Figures 6a and 6b show wave amplitude for zi = 2700 and 4050 m for simulations with (dashed lines) and without (solid lines) internal shear. For type 1 MW/R (stars), wave amplitude increases as Δθ increases for both zi, regardless of the presence or absence internal shear. Our results are consistent with those of Corby and Wallington (1956), who showed that resonant-wave amplitude increased as lower-layer stability (in a two- or three-layer model) tended toward a sharp inversion. By contrast, for type 2 MW/R (diamonds), wave amplitude decreases as Δθ increases with or without internal shear (note that only one simulation with internal shear produced a type 2 MW/R for zi = 2700 m).
Turbulence within the LTZ (maximum TKE, Figs. 6c,d) generally increases with increasing Δθ. With two exceptions, simulations with no internal shear result in greater TKE than those with internal shear for the same Δθ. In addition, most, but not all, type 2 MW/R are associated with greater turbulence. However, type 1 MW/R with internal shear and strong inversions produce the strongest TKE.
At zi = 3225 m, trends of wave amplitude and maximum TKE as a function of Δθ are qualitatively similar to zi = 2700 m. Overall, results indicate that for type 1 MW/R, stronger inversions lead to a higher-amplitude wave response (and higher-reaching LTZs). By contrast, for type 2 MW/R, stronger inversions lead to a lower-amplitude wave response.
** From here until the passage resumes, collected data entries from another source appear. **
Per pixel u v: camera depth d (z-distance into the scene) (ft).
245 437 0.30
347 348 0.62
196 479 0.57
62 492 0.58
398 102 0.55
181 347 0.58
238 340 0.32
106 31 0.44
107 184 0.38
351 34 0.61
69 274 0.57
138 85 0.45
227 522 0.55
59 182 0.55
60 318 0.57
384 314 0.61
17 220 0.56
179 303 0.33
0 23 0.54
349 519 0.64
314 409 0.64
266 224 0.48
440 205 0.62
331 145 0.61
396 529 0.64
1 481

Regardless of MW/R type, or the presence of internal shear, stronger inversions are associated with stronger turbulence.
4. Discussion
We now further explore the formation of the type 2 MW/R. Our results indicate that, regardless of internal shear, processes within the inversion itself play an important role. For each zi, depending on Δθ either a type 2 or type 1 MW/R develops early in the simulation.
The magnitude of η within the inversion is determined almost entirely by strong negative vertical shear (∂u/∂z), with the horizontal wind decreasing by almost 20 m s−1 through the inversion depth. The strongest downslope flow is largely confined below the lowest isentrope of the inversion, which, due to surface friction, produces a thin sheet of positive η associated with strong positive vertical shear in the surface layer.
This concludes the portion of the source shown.